* MATERIAL FOR THIS TASK:
────────────────────

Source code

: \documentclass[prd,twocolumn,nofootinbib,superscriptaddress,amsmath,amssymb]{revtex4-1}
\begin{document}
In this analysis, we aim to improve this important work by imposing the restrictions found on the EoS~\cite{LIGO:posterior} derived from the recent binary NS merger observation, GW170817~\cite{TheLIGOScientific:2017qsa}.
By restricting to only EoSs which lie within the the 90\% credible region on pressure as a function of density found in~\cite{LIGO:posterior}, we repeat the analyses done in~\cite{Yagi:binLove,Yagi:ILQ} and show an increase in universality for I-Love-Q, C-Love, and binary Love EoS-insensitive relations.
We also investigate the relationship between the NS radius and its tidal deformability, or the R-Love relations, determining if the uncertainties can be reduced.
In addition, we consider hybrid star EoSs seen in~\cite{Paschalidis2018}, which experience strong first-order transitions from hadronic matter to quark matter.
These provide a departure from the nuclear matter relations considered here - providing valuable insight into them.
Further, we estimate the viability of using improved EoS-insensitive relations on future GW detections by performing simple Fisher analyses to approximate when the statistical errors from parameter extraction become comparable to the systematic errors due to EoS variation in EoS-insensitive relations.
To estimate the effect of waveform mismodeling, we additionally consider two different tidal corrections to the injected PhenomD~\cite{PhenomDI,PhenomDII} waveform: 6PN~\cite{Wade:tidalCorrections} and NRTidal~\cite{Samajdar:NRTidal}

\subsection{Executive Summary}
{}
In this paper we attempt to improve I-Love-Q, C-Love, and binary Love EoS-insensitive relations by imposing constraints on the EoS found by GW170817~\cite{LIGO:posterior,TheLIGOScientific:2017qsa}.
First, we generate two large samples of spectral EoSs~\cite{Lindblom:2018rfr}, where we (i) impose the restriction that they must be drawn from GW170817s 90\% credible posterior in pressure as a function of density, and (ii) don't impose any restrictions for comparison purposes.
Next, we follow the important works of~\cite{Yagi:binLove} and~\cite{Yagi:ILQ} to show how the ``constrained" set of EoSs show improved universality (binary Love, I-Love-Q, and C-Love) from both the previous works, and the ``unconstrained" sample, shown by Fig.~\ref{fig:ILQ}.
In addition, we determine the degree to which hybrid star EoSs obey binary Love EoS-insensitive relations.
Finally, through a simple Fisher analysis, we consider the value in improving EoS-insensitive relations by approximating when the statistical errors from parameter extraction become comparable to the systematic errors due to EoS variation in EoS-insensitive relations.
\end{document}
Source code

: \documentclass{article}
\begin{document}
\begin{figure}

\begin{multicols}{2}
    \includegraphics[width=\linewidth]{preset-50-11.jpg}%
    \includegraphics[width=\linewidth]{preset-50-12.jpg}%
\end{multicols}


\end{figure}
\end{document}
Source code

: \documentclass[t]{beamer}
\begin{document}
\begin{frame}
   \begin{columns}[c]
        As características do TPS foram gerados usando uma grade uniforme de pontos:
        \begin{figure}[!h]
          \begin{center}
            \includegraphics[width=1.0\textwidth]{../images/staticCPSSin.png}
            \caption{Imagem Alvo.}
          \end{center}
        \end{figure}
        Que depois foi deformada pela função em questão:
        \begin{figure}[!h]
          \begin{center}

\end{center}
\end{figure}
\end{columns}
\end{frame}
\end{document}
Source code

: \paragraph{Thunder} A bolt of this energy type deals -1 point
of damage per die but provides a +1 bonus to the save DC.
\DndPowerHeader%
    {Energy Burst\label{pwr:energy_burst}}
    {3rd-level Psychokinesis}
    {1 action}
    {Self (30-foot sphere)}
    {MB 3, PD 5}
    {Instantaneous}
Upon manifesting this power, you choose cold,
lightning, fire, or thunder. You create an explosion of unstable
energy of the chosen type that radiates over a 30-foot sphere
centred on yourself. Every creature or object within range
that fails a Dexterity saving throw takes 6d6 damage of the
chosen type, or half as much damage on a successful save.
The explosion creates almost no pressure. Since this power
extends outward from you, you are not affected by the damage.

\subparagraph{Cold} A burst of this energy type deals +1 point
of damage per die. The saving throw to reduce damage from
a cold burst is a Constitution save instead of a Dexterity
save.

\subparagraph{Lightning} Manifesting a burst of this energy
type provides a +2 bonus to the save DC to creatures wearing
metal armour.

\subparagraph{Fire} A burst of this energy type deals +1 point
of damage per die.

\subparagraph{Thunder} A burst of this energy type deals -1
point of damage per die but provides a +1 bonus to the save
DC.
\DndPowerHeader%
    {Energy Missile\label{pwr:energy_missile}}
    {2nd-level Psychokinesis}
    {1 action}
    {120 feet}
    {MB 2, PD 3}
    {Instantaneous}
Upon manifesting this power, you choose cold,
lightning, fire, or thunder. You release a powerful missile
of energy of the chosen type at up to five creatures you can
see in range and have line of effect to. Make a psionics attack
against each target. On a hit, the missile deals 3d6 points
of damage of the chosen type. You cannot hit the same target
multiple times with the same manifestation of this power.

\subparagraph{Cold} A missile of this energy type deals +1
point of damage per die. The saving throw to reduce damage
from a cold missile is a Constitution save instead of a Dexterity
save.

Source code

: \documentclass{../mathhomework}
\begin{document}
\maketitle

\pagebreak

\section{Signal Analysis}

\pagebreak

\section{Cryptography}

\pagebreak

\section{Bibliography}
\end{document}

────────────────────

* TASK TO CARRY OUT:
Restate the whole of the material exactly.

* SOLUTION BELOW:
Source code

: \documentclass[prd,twocolumn,nofootinbib,superscriptaddress,amsmath,amssymb]{revtex4-1}
\begin{document}
In this analysis, we aim to improve this important work by imposing the restrictions found on the EoS~\cite{LIGO:posterior} derived from the recent binary NS merger observation, GW170817~\cite{TheLIGOScientific:2017qsa}.
By restricting to only EoSs which lie within the the 90\% credible region on pressure as a function of density found in~\cite{LIGO:posterior}, we repeat the analyses done in~\cite{Yagi:binLove,Yagi:ILQ} and show an increase in universality for I-Love-Q, C-Love, and binary Love EoS-insensitive relations.
We also investigate the relationship between the NS radius and its tidal deformability, or the R-Love relations, determining if the uncertainties can be reduced.
In addition, we consider hybrid star EoSs seen in~\cite{Paschalidis2018}, which experience strong first-order transitions from hadronic matter to quark matter.
These provide a departure from the nuclear matter relations considered here - providing valuable insight into them.
Further, we estimate the viability of using improved EoS-insensitive relations on future GW detections by performing simple Fisher analyses to approximate when the statistical errors from parameter extraction become comparable to the systematic errors due to EoS variation in EoS-insensitive relations.
To estimate the effect of waveform mismodeling, we additionally consider two different tidal corrections to the injected PhenomD~\cite{PhenomDI,PhenomDII} waveform: 6PN~\cite{Wade:tidalCorrections} and NRTidal~\cite{Samajdar:NRTidal}

\subsection{Executive Summary}
{}
In this paper we attempt to improve I-Love-Q, C-Love, and binary Love EoS-insensitive relations by imposing constraints on the EoS found by GW170817~\cite{LIGO:posterior,TheLIGOScientific:2017qsa}.
First, we generate two large samples of spectral EoSs~\cite{Lindblom:2018rfr}, where we (i) impose the restriction that they must be drawn from GW170817s 90\% credible posterior in pressure as a function of density, and (ii) don't impose any restrictions for comparison purposes.
Next, we follow the important works of~\cite{Yagi:binLove} and~\cite{Yagi:ILQ} to show how the ``constrained" set of EoSs show improved universality (binary Love, I-Love-Q, and C-Love) from both the previous works, and the ``unconstrained" sample, shown by Fig.~\ref{fig:ILQ}.
In addition, we determine the degree to which hybrid star EoSs obey binary Love EoS-insensitive relations.
Finally, through a simple Fisher analysis, we consider the value in improving EoS-insensitive relations by approximating when the statistical errors from parameter extraction become comparable to the systematic errors due to EoS variation in EoS-insensitive relations.
\end{document}
Source code

: \documentclass{article}
\begin{document}
\begin{figure}

\begin{multicols}{2}
    \includegraphics[width=\linewidth]{preset-50-11.jpg}%
    \includegraphics[width=\linewidth]{preset-50-12.jpg}%
\end{multicols}


\end{figure}
\end{document}
Source code

: \documentclass[t]{beamer}
\begin{document}
\begin{frame}
   \begin{columns}[c]
        As características do TPS foram gerados usando uma grade uniforme de pontos:
        \begin{figure}[!h]
          \begin{center}
            \includegraphics[width=1.0\textwidth]{../images/staticCPSSin.png}
            \caption{Imagem Alvo.}
          \end{center}
        \end{figure}
        Que depois foi deformada pela função em questão:
        \begin{figure}[!h]
          \begin{center}

\end{center}
\end{figure}
\end{columns}
\end{frame}
\end{document}
Source code

: \paragraph{Thunder} A bolt of this energy type deals -1 point
of damage per die but provides a +1 bonus to the save DC.
\DndPowerHeader%
    {Energy Burst\label{pwr:energy_burst}}
    {3rd-level Psychokinesis}
    {1 action}
    {Self (30-foot sphere)}
    {MB 3, PD 5}
    {Instantaneous}
Upon manifesting this power, you choose cold,
lightning, fire, or thunder. You create an explosion of unstable
energy of the chosen type that radiates over a 30-foot sphere
centred on yourself. Every creature or object within range
that fails a Dexterity saving throw takes 6d6 damage of the
chosen type, or half as much damage on a successful save.
The explosion creates almost no pressure. Since this power
extends outward from you, you are not affected by the damage.

\subparagraph{Cold} A burst of this energy type deals +1 point
of damage per die. The saving throw to reduce damage from
a cold burst is a Constitution save instead of a Dexterity
save.

\subparagraph{Lightning} Manifesting a burst of this energy
type provides a +2 bonus to the save DC to creatures wearing
metal armour.

\subparagraph{Fire} A burst of this energy type deals +1 point
of damage per die.

\subparagraph{Thunder} A burst of this energy type deals -1
point of damage per die but provides a +1 bonus to the save
DC.
\DndPowerHeader%
    {Energy Missile\label{pwr:energy_missile}}
    {2nd-level Psychokinesis}
    {1 action}
    {120 feet}
    {MB 2, PD 3}
    {Instantaneous}
Upon manifesting this power, you choose cold,
lightning, fire, or thunder. You release a powerful missile
of energy of the chosen type at up to five creatures you can
see in range and have line of effect to. Make a psionics attack
against each target. On a hit, the missile deals 3d6 points
of damage of the chosen type. You cannot hit the same target
multiple times with the same manifestation of this power.

\subparagraph{Cold} A missile of this energy type deals +1
point of damage per die. The saving throw to reduce damage
from a cold missile is a Constitution save instead of a Dexterity
save.

Source code

: \documentclass{../mathhomework}
\begin{document}
\maketitle

\pagebreak

\section{Signal Analysis}

\pagebreak

\section{Cryptography}

\pagebreak

\section{Bibliography}
\end{document}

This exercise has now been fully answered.